- [Given instruction A]:
Retype the passage on the transformation executor step from "You can bundle" up to and including "different date fields.".
- [Given instruction B]:
Extend the passage on the transformation executor step, picking up after its final sentence.

- [Text segment]:
-=-=-
Add a sub-transformation with step “transformation executor”

You can bundle a couple of steps as a transformation and call those steps in another transformation.

My scenario: determine publication date

I often use the Crossref Rest API to get information about publications. Depending on the publisher there are different kind of dates associated with a DOI and the dates can have different resolutions. Sometimes just a year or a year and a month.

Get publications dates from different DOIs (using REST and JSON) – Simple_Rest_Query_Crossref.ktr

In order to get always a specific publication date with the resolution YYYY.mm.dd I use a couple of steps and logic to determine the “relevant” publication date out from those different date fields.

Adding a couple of steps to determine “publication_date”

To reuse those steps in different transformations without copying each time all these steps I can now save those steps as own transformation. Let’s add a “Get rows from result” and “Copy rows to result” at the beginning and and end this sub-transformation.

subtransformation – Publication_Date_Sub.ktr

Then we can add a “Transformation executor” step in the main transformation. In this step we add the expected “fields” of the sub-transformation in the tab “Results row”

Adding a “transformation executor”-Step in the main transformation – Publication_Date_Main.ktr

As output of a “transformation executor” step there are several options available:

Output-Options of “transformation executor”-Step

There seems to be no option to get the results and pass through the input steps data for the same rows. Probably since the output of the sub-transformation can have more more or less rows than the input. Yet we can create a work-around by going on the the input data and add the results of the sub-transformation with a common (presorted) identifier. At the end we have the original data and the result of the sub-transformation combined.
-=-=-
- [Raw data]:
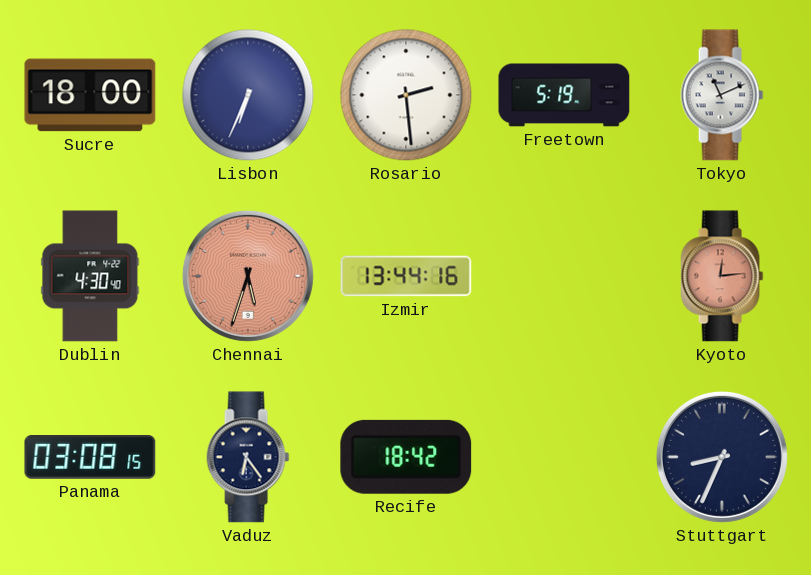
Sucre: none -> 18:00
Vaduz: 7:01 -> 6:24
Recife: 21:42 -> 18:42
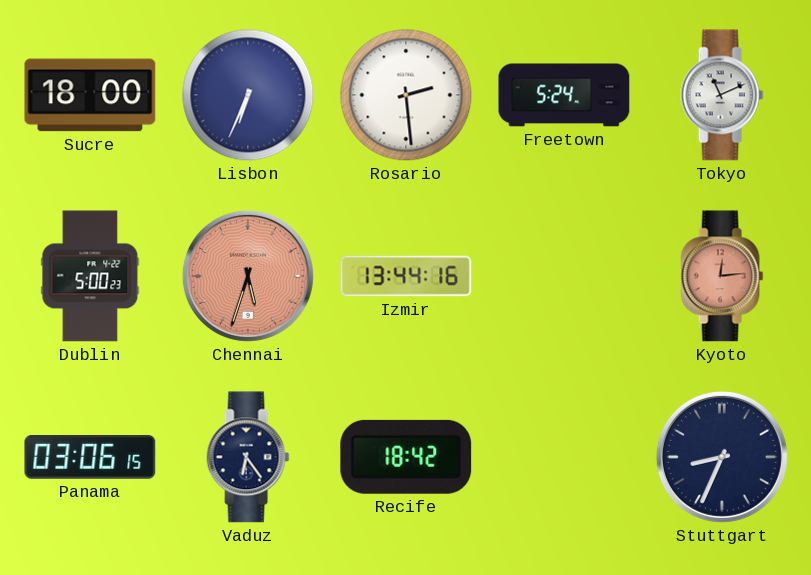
Freetown: 5:19 -> 5:24
Dublin: 4:30 -> 5:00
Panama: 03:08 -> 03:06
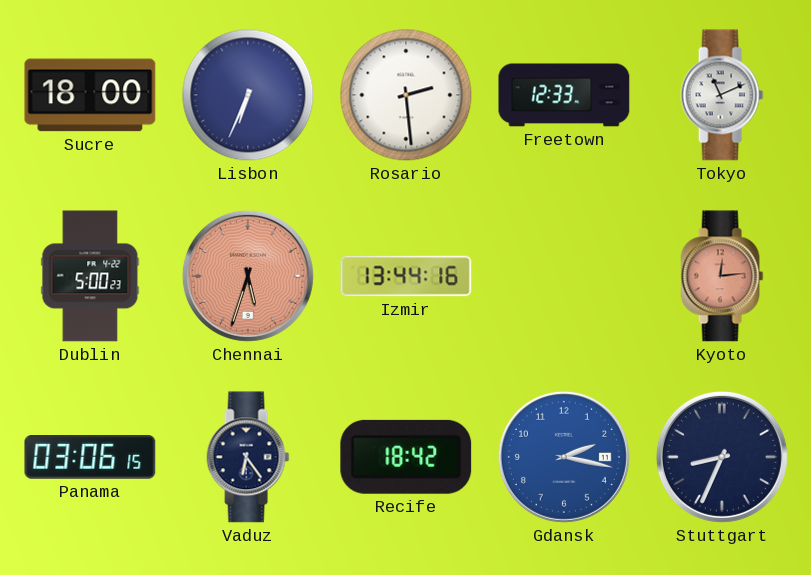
Freetown: 5:24 -> 12:33
Gdansk: none -> 2:17
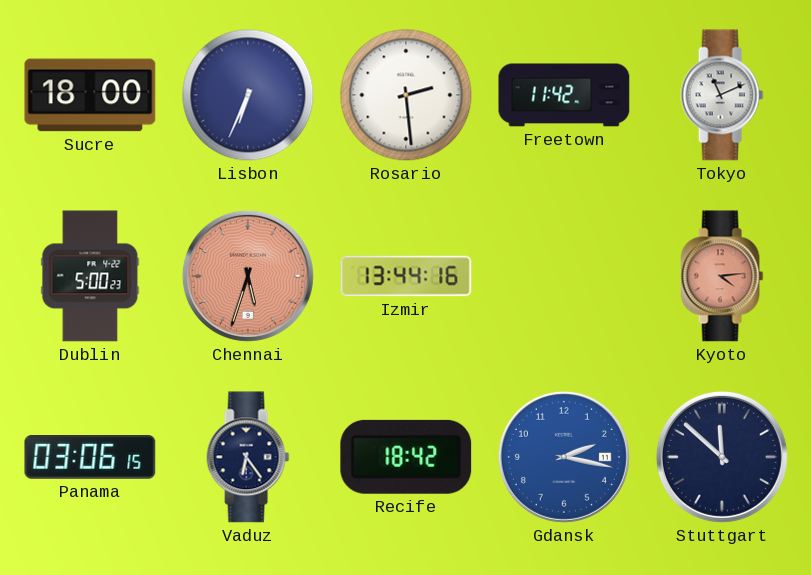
Freetown: 12:33 -> 11:42
Kyoto: 12:14 -> 4:14
Stuttgart: 8:34 -> 11:52
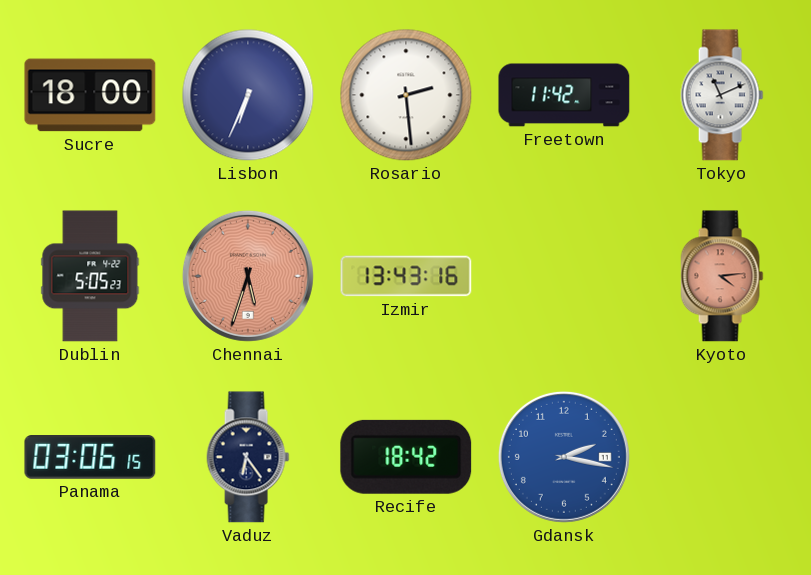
Dublin: 5:00 -> 5:05
Izmir: 13:44 -> 13:43
Stuttgart: 11:52 -> none
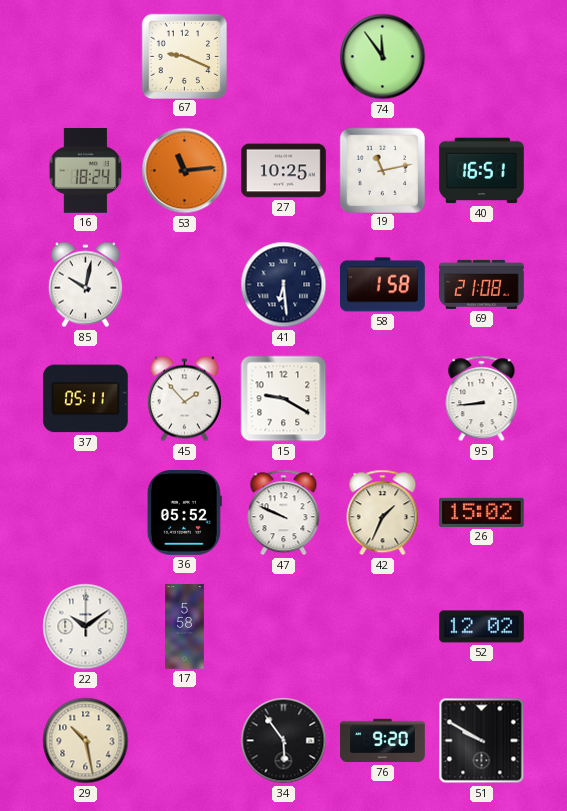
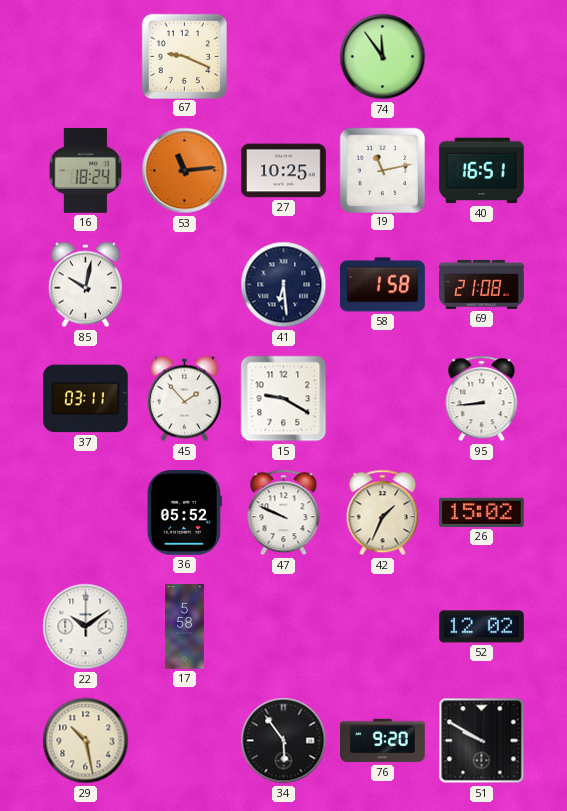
37: 05:11 -> 03:11
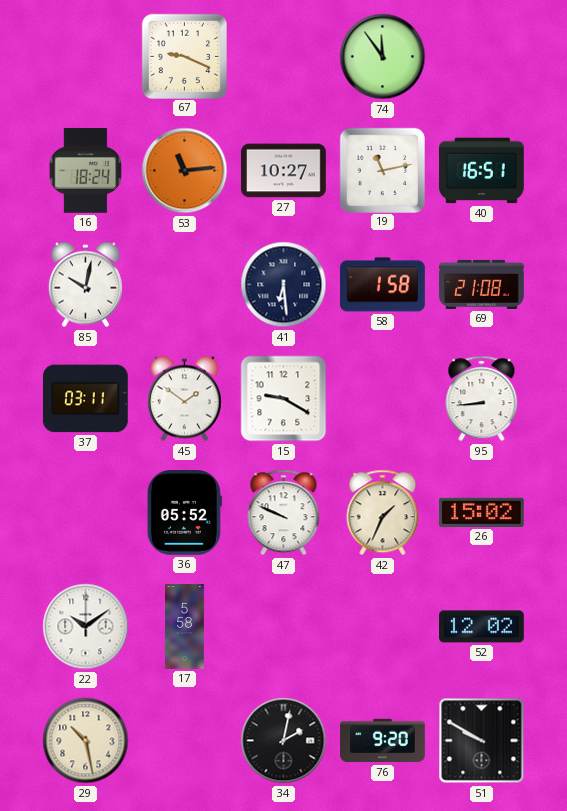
27: 10:25 -> 10:27
45: 1:53 -> 1:51
34: 5:54 -> 2:02
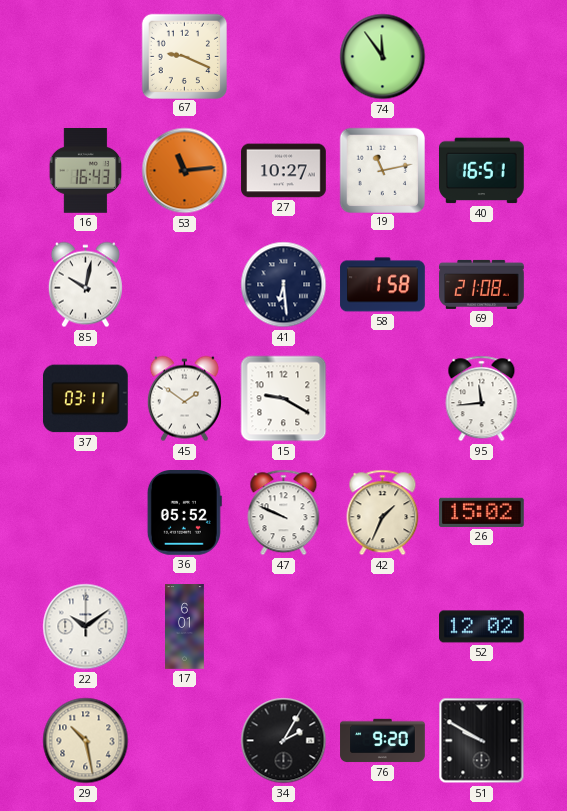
-=-=-
- [Result A]:
You can bundle a couple of steps as a transformation and call those steps in another transformation.

My scenario: determine publication date

I often use the Crossref Rest API to get information about publications. Depending on the publisher there are different kind of dates associated with a DOI and the dates can have different resolutions. Sometimes just a year or a year and a month.

Get publications dates from different DOIs (using REST and JSON) – Simple_Rest_Query_Crossref.ktr

In order to get always a specific publication date with the resolution YYYY.mm.dd I use a couple of steps and logic to determine the “relevant” publication date out from those different date fields.

- [Result B]:
Regex Evaluation – Arxiv ID

You can extract a pattern as an additional field with Pentaho using the “Regex evaluation” step.

Example to extract the Arxiv-ID with this Regex: .*(\d{4}\.\d{4,5}).*

The found regex will be added as new field to the stream.

Execute a shell script

To trigger a shell script or a terminal command after a transformation, you have to create a job (it’s not available in a transformation). In the following scenario I wanted to transform a HTML-File to XML using tidy.

So I define a job, where the file is created and use the step “Execute a shell script…”

then enter the tidy command:

tidy -asxhtml -numeric < file_old.html > file_new.xml

in the next tab “Script”:

Provided tidy hasn’t failed, the “file_old.html” has been converted to “file_new.xml” in your job directory.

Create URL for REST-query

When you want to query a REST API but have values that need url-encoding first, you can use a User Defined Java Expression:

Transformation with three steps:
Generate Rows
User Defined Java Expression
REST query — Generate URL to query Crossref REST API (Download: Transformation)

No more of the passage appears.